Opinion: Let’s talk about sex
Published March 27, 2024

DFL seeks to involve young voters in politics

Kevin Nicholson wasn’t paying much attention when President Clinton was voted into office in 1992. He was on the football field when the 1996 elections rolled around. But three years later, Nicholson is knee-deep in politics as the College Democrats of America chairman.
The University junior will take a year off from his political science studies to serve in the position, which he was elected to in July.
Minnesota DFL officials want to involve young voters like Nicholson and have reformed their party to cater to younger people in the aftermath of the 1998 gubernatorial upset. Jesse Ventura campaigned to get young voters to the polls and was the dominant choice of 18- to 24-year-old voters.
Since the 1996 election, disenchanted voters have been the big story, said Karen Louise Boothe, DFL communications director and a former political reporter.
Boothe said young voters are usually fiscally conservative but socially liberal.
To appeal to young voters, both political parties have inched toward the middle for the past few years, she added.
“Now the Minnesota DFL is establishing real change,” Boothe said.
DFL officials moved the Minnesota DFL presidential caucus in March from Tuesday night to Saturday night.
“It makes (the caucus) more reasonable for the lives we’re leading in 1999,” Boothe said.
In addition, the party is beginning the “D2K” program, a movement to “go out and invigorate the disenchanted voter,” Boothe said.
The program will attempt to do what Ventura did last year: get young voters to the polls.
“I’m not sure (Ventura) resonated on the issues, but I think what resonated with the young voters was his energy,” Boothe said.
The DFL will also continue to support the network of college democrats throughout the state.
Amber Wobschall, former chairwoman of the Minnesota College Democrats, said several hundred college democrats are in 20 campus chapters around the state.

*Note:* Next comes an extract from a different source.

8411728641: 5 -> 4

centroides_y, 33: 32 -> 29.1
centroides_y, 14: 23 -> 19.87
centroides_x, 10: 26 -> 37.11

Wobschall is a student at Gustavus Adolphus College.
The DFL party’s reforms are an attempt to draw “new voters, high-school voters, college kids and young professionals,” said Mary McEvoy, a University educational psychology professor and Minnesota DFL associate chairwoman.

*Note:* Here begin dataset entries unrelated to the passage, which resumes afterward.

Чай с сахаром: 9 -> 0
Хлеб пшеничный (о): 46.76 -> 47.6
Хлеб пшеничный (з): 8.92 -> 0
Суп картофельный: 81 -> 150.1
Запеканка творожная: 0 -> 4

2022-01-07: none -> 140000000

Brianna Halverson, co-chairwoman of the University’s College Democrats, said the reforms will be effective.
But others disagree.
Tony Sutton, executive director of the Minnesota Republican party, said the DFL has made a mistake, as young people won’t want to think about politics on a Saturday night.

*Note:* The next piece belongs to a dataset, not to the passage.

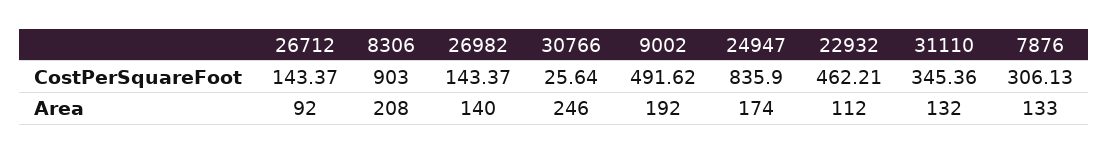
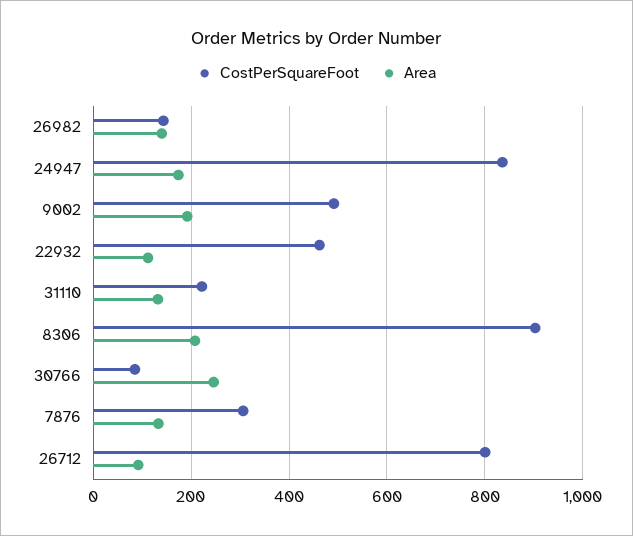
CostPerSquareFoot, 26712: 143.37 -> 800
CostPerSquareFoot, 30766: 25.64 -> 80
CostPerSquareFoot, 31110: 345.36 -> 220

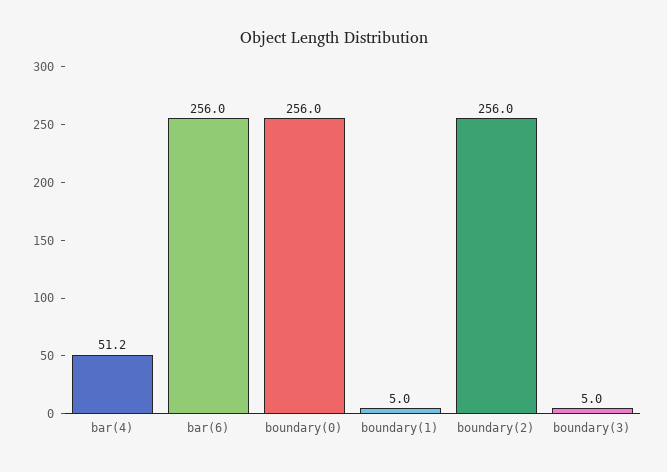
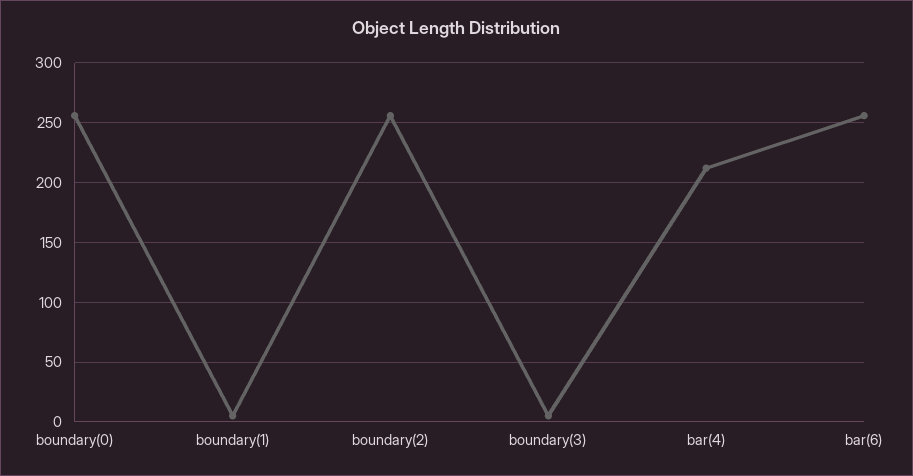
bar(4): 51.2 -> 210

But Wobschall said that by moving the DFL convention to Saturday, the party is “paying attention to us.”
McEvoy said the DFL’s immediate goals are to get more people to state caucuses and allow them more input on the party’s platform; to support more young people as candidates and welcome them into the political process; and to get more youth involved in the DFL party as volunteers and committee members.
“We need an infusion of youth because it’s the future of the party,” McEvoy said.
And it is a voice the party wants to hear, she added.